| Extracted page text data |
--------------------

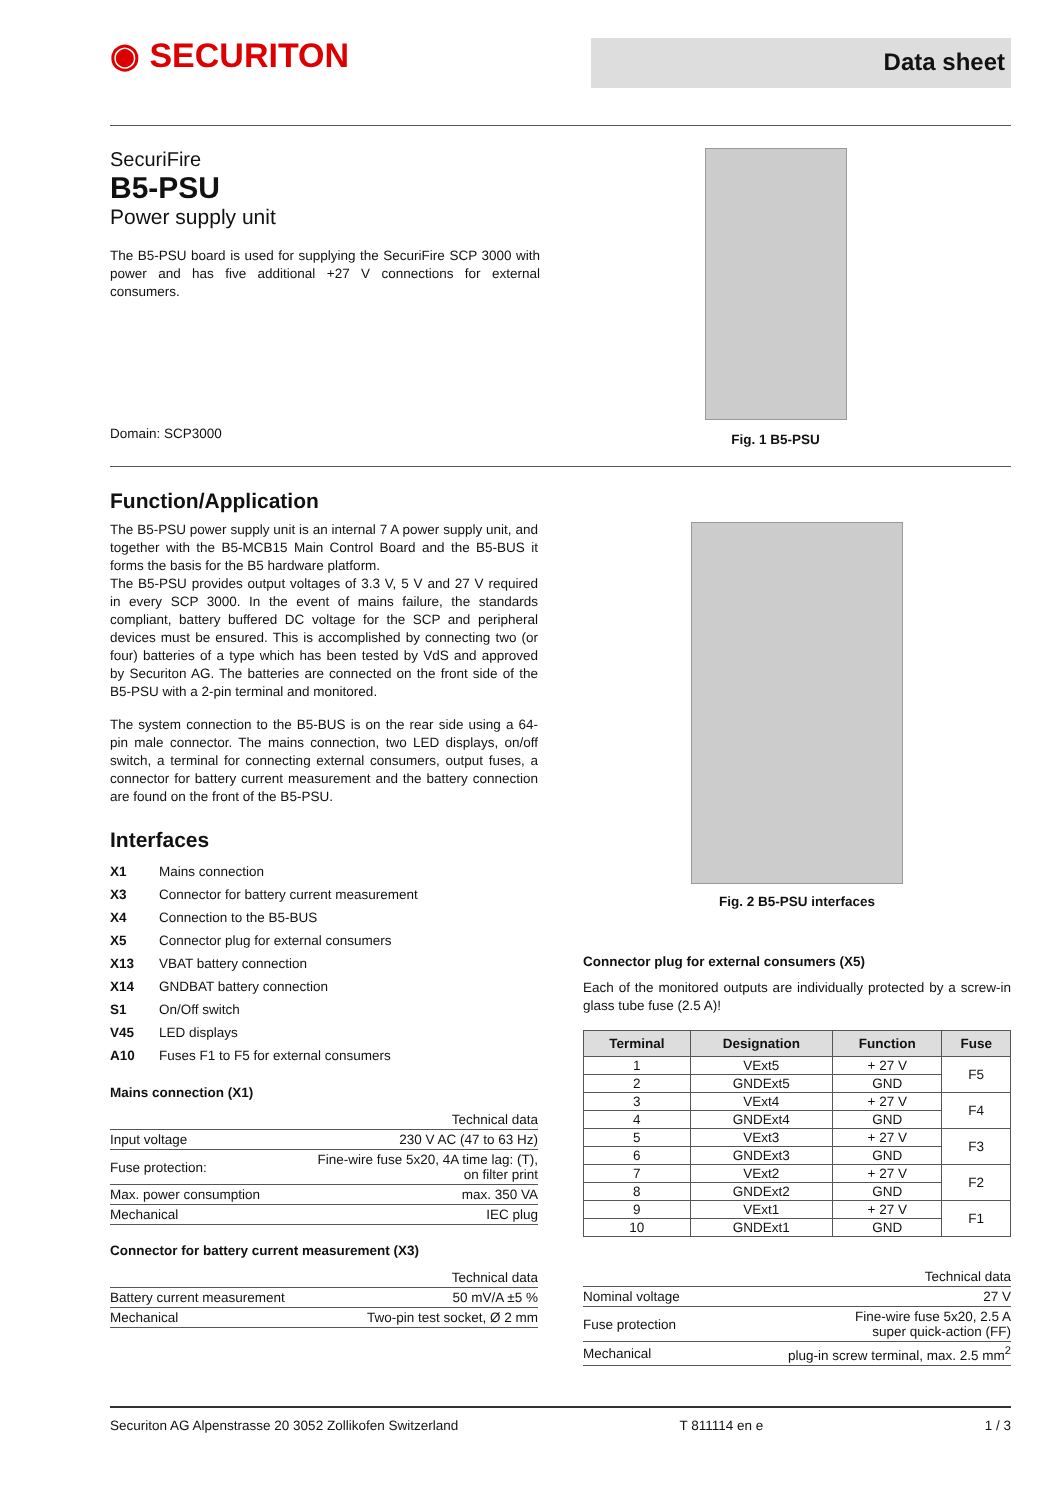◉ SECURITON
Data sheet
SecuriFire
B5-PSU
Power supply unit
The B5-PSU board is used for supplying the SecuriFire SCP 3000 with power and has five additional +27 V connections for external consumers.
Domain: SCP3000
Fig. 1 B5-PSU
Function/Application
The B5-PSU power supply unit is an internal 7 A power supply unit, and together with the B5-MCB15 Main Control Board and the B5-BUS it forms the basis for the B5 hardware platform.
The B5-PSU provides output voltages of 3.3 V, 5 V and 27 V required in every SCP 3000. In the event of mains failure, the standards compliant, battery buffered DC voltage for the SCP and peripheral devices must be ensured. This is accomplished by connecting two (or four) batteries of a type which has been tested by VdS and approved by Securiton AG. The batteries are connected on the front side of the B5-PSU with a 2-pin terminal and monitored.
The system connection to the B5-BUS is on the rear side using a 64-pin male connector. The mains connection, two LED displays, on/off switch, a terminal for connecting external consumers, output fuses, a connector for battery current measurement and the battery connection are found on the front of the B5-PSU.
Interfaces
| X1 | Mains connection |
| X3 | Connector for battery current measurement |
| X4 | Connection to the B5-BUS |
| X5 | Connector plug for external consumers |
| X13 | VBAT battery connection |
| X14 | GNDBAT battery connection |
| S1 | On/Off switch |
| V45 | LED displays |
| A10 | Fuses F1 to F5 for external consumers |
Mains connection (X1)
| Technical data | |
| Input voltage | 230 V AC (47 to 63 Hz) |
| Fuse protection: | Fine-wire fuse 5x20, 4A time lag: (T), on filter print |
| Max. power consumption | max. 350 VA |
| Mechanical | IEC plug |
Connector for battery current measurement (X3)
| Technical data | |
| Battery current measurement | 50 mV/A ±5 % |
| Mechanical | Two-pin test socket, Ø 2 mm |
Fig. 2 B5-PSU interfaces
Connector plug for external consumers (X5)
Each of the monitored outputs are individually protected by a screw-in glass tube fuse (2.5 A)!
| Terminal | Designation | Function | Fuse |
| --- | --- | --- | --- |
| 1 | VExt5 | + 27 V | F5 |
| 2 | GNDExt5 | GND | |
| 3 | VExt4 | + 27 V | F4 |
| 4 | GNDExt4 | GND | |
| 5 | VExt3 | + 27 V | F3 |
| 6 | GNDExt3 | GND | |
| 7 | VExt2 | + 27 V | F2 |
| 8 | GNDExt2 | GND | |
| 9 | VExt1 | + 27 V | F1 |
| 10 | GNDExt1 | GND | |
| Technical data | |
| Nominal voltage | 27 V |
| Fuse protection | Fine-wire fuse 5x20, 2.5 A super quick-action (FF) |
| Mechanical | plug-in screw terminal, max. 2.5 mm<sup>2</sup> |
Securiton AG Alpenstrasse 20 3052 Zollikofen Switzerland T 811114 en e 1 / 3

--------------------

| TASK REQUIREMENTS |
Copy out nothing but the lines from the beginning of the records through the one that contains "The B5-PSU power". Skip the pictures.

| SOLUTION TO THIS TASK |
◉ SECURITON
Data sheet
SecuriFire
B5-PSU
Power supply unit
The B5-PSU board is used for supplying the SecuriFire SCP 3000 with power and has five additional +27 V connections for external consumers.
Domain: SCP3000
Fig. 1 B5-PSU
Function/Application
The B5-PSU power supply unit is an internal 7 A power supply unit, and together with the B5-MCB15 Main Control Board and the B5-BUS it forms the basis for the B5 hardware platform.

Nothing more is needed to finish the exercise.